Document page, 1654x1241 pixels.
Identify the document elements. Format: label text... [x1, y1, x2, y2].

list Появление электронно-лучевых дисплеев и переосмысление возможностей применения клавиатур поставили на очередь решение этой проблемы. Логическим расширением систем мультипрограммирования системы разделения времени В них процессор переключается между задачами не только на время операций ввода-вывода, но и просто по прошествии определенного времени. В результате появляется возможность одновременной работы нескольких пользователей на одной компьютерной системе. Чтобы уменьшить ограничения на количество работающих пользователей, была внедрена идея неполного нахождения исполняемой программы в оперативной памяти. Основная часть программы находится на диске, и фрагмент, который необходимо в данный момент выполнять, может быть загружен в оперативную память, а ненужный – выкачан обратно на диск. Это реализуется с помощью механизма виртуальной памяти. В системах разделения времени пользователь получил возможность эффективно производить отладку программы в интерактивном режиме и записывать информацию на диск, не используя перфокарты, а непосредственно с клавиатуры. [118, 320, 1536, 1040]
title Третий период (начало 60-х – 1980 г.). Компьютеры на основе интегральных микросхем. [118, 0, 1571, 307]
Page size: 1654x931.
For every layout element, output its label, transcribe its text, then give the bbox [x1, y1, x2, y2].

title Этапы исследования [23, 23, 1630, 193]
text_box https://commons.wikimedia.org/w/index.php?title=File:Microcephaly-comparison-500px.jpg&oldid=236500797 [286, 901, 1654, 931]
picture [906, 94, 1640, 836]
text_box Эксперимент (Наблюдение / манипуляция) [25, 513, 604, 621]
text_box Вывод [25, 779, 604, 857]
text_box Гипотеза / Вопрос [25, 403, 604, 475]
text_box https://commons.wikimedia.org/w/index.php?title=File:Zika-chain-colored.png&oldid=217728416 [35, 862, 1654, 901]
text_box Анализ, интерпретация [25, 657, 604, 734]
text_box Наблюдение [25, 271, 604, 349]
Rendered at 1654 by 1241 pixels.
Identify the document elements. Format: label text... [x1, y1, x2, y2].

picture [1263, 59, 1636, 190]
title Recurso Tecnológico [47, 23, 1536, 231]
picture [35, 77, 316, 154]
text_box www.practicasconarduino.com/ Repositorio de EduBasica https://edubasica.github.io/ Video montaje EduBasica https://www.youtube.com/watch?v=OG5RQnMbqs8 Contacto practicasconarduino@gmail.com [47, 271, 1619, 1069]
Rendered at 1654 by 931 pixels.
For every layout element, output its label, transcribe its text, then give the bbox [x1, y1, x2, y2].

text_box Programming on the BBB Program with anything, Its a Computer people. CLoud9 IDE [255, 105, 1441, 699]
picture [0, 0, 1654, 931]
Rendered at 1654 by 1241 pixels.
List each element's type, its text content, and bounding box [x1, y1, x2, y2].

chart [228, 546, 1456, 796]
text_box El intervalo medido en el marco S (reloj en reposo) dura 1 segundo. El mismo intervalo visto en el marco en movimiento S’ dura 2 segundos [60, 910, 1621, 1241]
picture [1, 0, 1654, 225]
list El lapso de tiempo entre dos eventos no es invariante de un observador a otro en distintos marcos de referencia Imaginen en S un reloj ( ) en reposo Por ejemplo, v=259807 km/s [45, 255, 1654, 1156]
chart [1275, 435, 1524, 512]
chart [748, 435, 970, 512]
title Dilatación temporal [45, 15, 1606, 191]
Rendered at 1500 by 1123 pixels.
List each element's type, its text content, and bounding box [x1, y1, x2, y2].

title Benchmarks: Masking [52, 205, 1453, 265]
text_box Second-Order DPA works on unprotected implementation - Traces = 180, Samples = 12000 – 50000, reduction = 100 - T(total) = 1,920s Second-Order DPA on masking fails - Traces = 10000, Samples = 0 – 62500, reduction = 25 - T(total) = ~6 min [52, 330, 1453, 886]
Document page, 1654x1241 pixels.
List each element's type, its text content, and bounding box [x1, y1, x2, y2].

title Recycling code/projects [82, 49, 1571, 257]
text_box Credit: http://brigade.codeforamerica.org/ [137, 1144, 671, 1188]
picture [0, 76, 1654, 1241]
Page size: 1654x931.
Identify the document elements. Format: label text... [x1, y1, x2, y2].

▶ [WHAT YOU SHOULD DO]: Copy the lines above exactly, starting at the line that contains "Rendered at 1654 by 931 pixels." and stopping after the line that contains "picture [0, 0, 1654, 931]".

▶ [FINAL ANSWER]:
Rendered at 1654 by 931 pixels.
For every layout element, output its label, transcribe its text, then give the bbox [x1, y1, x2, y2].

text_box Programming on the BBB Program with anything, Its a Computer people. CLoud9 IDE [255, 105, 1441, 699]
picture [0, 0, 1654, 931]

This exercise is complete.